+++ Document +++

JISCMail - PRONTO-USERS Archives

Hi Cristina,

Unfortunately, there is no good answer to your question, apart the one 
you don't want to hear (i.e. can you get more samples for the smaller 
group?).

If you try to leave -one-subject-per-group-out, it will not solve your 
problem because only the test set will be balanced, but not the training 
set:

The code will build 11 folds, leaving the first subject out of each 
group in the first fold, the 2nd in the second fold, and so on. In the 
last fold, the test set will comprise the 11th subject of the smaller 
group, and the 11th to 30th subjects (i.e. 20 subjects) of the larger group.

You could try to build a custom CV matrix, leaving 3 subjects of the 
larger group out, and only 1 from the smaller group. You can save it as 
a .mat and input it in PRoNTo. The flexible CV (with GUI) will also soon 
be available and you will be able to do that using an interface. I am 
not sure it will really help though...

Have you tried other classifiers? Sometimes GP can be better at dealing 
with unbalanced training sets than SVM for example. I know LIBSVM 
provides algorithms where you can input a weight on each class, but it 
is not implemented in PRoNTo unfortunately.

I hope this helps you a little.
Good luck.

+++ Supplied entries +++

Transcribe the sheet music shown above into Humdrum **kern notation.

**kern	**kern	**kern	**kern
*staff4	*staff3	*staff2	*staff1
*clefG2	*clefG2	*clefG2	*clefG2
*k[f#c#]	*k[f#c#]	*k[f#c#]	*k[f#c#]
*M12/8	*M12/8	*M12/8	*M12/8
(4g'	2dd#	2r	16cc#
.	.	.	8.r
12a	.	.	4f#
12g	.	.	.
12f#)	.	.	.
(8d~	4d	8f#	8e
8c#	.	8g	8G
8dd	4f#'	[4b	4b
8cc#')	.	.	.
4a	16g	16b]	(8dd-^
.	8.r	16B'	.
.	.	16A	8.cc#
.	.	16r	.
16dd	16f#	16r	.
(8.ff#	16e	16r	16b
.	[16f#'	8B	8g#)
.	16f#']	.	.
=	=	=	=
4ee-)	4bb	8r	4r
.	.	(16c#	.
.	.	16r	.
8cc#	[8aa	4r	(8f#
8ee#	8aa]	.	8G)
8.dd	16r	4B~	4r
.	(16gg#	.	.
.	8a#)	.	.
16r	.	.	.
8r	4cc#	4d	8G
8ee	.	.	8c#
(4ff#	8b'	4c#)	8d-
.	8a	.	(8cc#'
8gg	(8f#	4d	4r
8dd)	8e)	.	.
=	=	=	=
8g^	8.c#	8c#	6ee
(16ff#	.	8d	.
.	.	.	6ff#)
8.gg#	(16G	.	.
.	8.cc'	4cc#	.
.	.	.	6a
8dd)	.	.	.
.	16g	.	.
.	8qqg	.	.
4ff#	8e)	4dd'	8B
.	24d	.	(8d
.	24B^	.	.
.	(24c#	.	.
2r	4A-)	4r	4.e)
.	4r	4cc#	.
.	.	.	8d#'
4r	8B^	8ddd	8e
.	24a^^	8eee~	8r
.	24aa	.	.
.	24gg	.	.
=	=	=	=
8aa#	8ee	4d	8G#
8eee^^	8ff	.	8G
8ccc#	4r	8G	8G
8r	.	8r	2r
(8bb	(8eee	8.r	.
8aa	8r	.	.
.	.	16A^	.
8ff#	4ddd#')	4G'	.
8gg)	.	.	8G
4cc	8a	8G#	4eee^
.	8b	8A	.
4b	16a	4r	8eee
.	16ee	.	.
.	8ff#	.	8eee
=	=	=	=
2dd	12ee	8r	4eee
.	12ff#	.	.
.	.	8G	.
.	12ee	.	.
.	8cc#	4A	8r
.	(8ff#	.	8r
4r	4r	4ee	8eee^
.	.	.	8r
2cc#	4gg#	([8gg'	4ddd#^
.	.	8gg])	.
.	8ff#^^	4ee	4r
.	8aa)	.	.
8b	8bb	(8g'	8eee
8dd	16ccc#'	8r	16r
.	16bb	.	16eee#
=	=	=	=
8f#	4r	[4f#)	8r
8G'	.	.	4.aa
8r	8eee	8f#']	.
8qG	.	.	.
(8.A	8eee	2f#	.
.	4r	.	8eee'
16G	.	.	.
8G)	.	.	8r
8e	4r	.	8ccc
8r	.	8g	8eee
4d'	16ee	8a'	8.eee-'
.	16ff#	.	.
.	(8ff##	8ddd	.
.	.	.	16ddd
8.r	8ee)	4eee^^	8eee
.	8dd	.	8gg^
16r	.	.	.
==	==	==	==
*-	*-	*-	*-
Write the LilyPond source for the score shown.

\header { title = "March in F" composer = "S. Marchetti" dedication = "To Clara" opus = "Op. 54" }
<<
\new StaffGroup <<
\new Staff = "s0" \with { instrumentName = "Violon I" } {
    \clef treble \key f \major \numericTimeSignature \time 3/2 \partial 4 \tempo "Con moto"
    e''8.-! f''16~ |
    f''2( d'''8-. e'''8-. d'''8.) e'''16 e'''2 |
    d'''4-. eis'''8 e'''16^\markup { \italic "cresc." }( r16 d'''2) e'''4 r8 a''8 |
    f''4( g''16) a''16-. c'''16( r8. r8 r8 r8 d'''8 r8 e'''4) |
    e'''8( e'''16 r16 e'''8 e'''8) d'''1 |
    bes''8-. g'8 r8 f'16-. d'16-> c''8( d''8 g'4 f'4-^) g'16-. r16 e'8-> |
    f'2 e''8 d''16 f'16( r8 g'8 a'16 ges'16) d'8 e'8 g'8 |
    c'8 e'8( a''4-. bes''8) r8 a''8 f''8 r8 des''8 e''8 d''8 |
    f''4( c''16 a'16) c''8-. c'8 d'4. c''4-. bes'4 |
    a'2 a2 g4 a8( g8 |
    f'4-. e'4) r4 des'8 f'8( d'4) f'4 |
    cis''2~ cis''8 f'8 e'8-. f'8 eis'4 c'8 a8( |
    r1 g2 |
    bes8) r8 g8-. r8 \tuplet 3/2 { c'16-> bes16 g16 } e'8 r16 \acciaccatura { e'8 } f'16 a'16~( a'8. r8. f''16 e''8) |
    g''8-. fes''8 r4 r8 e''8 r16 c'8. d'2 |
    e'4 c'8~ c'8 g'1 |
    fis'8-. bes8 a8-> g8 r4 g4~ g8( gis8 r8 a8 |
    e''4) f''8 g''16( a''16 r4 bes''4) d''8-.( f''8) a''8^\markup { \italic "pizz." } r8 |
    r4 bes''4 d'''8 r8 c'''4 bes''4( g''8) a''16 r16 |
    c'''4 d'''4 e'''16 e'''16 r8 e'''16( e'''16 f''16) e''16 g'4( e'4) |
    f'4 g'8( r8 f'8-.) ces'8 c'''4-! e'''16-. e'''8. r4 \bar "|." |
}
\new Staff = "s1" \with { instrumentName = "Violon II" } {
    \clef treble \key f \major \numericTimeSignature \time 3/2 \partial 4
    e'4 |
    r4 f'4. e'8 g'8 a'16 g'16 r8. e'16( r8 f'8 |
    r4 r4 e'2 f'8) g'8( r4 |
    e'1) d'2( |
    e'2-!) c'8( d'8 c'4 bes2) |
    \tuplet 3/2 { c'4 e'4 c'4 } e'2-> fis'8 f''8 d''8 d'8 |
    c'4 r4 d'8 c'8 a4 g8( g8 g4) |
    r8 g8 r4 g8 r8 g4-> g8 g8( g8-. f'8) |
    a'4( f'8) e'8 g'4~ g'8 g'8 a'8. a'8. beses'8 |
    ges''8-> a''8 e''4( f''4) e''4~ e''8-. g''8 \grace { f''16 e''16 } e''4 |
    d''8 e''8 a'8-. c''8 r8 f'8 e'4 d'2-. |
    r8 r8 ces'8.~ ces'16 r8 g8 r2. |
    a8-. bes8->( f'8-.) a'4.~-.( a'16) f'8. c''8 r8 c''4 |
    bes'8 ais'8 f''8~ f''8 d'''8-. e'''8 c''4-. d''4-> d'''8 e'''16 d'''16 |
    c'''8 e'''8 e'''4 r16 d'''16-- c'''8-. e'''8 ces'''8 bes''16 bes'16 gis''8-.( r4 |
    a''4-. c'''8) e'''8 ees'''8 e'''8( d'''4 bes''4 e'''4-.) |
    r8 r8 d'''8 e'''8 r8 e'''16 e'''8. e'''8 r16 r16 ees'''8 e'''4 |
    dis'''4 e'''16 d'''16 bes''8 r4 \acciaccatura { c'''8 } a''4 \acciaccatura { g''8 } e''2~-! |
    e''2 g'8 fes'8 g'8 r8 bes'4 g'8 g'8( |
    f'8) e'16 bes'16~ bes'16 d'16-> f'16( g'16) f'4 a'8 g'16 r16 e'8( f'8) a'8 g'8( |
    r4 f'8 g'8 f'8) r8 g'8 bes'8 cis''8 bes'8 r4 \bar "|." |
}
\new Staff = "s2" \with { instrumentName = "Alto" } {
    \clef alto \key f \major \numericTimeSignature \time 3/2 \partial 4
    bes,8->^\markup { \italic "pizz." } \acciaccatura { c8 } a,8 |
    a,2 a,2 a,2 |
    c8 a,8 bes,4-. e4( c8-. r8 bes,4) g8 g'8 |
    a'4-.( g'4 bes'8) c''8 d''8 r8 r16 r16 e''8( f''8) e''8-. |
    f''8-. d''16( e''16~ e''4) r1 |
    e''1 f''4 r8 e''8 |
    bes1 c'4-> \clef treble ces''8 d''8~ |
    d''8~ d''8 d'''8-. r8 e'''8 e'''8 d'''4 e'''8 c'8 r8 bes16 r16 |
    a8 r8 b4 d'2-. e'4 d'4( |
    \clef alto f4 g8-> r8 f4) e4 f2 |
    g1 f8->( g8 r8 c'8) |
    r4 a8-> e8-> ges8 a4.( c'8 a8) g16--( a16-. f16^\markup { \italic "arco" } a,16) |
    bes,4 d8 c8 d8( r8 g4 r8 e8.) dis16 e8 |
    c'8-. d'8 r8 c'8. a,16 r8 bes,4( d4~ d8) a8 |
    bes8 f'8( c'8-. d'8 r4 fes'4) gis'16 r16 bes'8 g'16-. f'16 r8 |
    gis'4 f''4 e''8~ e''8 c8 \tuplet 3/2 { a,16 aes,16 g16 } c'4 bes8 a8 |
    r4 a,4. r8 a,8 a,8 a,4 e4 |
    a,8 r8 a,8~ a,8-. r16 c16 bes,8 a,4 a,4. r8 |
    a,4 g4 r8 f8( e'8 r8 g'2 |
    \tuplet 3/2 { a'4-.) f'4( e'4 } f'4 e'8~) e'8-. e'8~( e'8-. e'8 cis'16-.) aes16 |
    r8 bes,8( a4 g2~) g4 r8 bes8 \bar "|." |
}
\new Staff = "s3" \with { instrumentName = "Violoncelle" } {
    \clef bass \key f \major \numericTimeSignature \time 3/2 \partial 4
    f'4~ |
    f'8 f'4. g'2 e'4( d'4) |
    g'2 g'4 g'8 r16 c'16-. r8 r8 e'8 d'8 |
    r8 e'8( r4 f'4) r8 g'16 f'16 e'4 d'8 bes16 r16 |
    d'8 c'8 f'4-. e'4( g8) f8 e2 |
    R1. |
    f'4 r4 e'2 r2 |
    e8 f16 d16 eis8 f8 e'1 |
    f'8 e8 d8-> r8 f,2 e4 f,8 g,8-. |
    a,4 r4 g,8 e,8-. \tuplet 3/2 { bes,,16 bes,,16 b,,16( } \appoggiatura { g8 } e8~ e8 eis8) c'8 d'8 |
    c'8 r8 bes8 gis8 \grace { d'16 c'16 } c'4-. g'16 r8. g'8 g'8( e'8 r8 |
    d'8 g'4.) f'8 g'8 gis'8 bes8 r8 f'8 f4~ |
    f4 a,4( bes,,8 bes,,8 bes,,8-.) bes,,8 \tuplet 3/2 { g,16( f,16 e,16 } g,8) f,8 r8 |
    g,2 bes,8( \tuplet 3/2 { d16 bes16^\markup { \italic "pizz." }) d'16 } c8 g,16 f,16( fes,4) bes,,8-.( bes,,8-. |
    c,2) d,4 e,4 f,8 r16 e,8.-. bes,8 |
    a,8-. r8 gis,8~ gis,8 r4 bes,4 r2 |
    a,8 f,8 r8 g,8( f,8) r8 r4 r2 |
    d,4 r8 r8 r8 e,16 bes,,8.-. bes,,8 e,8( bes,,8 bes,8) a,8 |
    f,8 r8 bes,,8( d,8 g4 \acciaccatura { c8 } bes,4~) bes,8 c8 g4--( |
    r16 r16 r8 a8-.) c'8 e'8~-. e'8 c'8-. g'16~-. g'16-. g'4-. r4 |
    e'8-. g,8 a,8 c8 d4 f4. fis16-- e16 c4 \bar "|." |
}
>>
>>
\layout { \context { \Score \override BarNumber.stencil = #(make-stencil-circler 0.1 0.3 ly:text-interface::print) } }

+++

Work to do >>
[A] Answer these from the PRoNTo mailing-list reply, one line each, marked the same way:
(i) How many folds will the code build when one subject per group is left out?
(ii) In the last fold, how many subjects of the larger group go into the test set?
(iii) Which classifier does the reply say can sometimes handle unbalanced training sets better than SVM?
[B] Translate this sentence from the PRoNTo mailing-list reply into Spanish: "Sometimes GP can be better at dealing with unbalanced training sets than SVM for example."
[C] Go on with the mailing-list reply about cross-validation with unbalanced groups in PRoNTo, starting after its last sentence.

Answers for the tasks >>
[A]
(i) 11
(ii) 20 (the 11th to 30th subjects)
(iii) GP

[B] A veces, GP puede manejar mejor que SVM, por ejemplo, los conjuntos de entrenamiento desbalanceados.

[C]
Best,
Jessica

On 12/1/2014 4:18 AM, Cristina Blanco-Duque wrote:
>
> Hi Pronto Users,
>
> I am running a two-class classification, using structural MRI data as 
> input. My experimental groups are imbalanced (n=30 and n=11) and the 
> larger group (n=30) is being better classified than the smaller group 
> (n=11) (eg. 93% vs 42%). I already tried to downsample, but I am 
> loosing too much data, so I'd prefer to use all my data.  For the 
> cross-validation (CV), I am currently using leave-one-subject-out, 
> however, I would like to ask you:
>
>  1. Could the option "leave-one-subject-per group-out" help me to
>     prevent the bias towards a better classification of the larger group?
>  2. How does the CV "leave one subject per group out" work in Pronto?
>     I read in the manual that this approach is appropriate for paired
>     sample designs. But in the case of my unbalanced data set (n=30
>     and n=11): Would there be 30 CV iterations (repeating some
>     subjects on the smaller group)? Or the CV will stop at n=11 (n of
>     smaller group)?
>  3. Do you have any other suggestion to deal with the CV of this
>     imbalanced data set?
>
> Thank you very much for your help.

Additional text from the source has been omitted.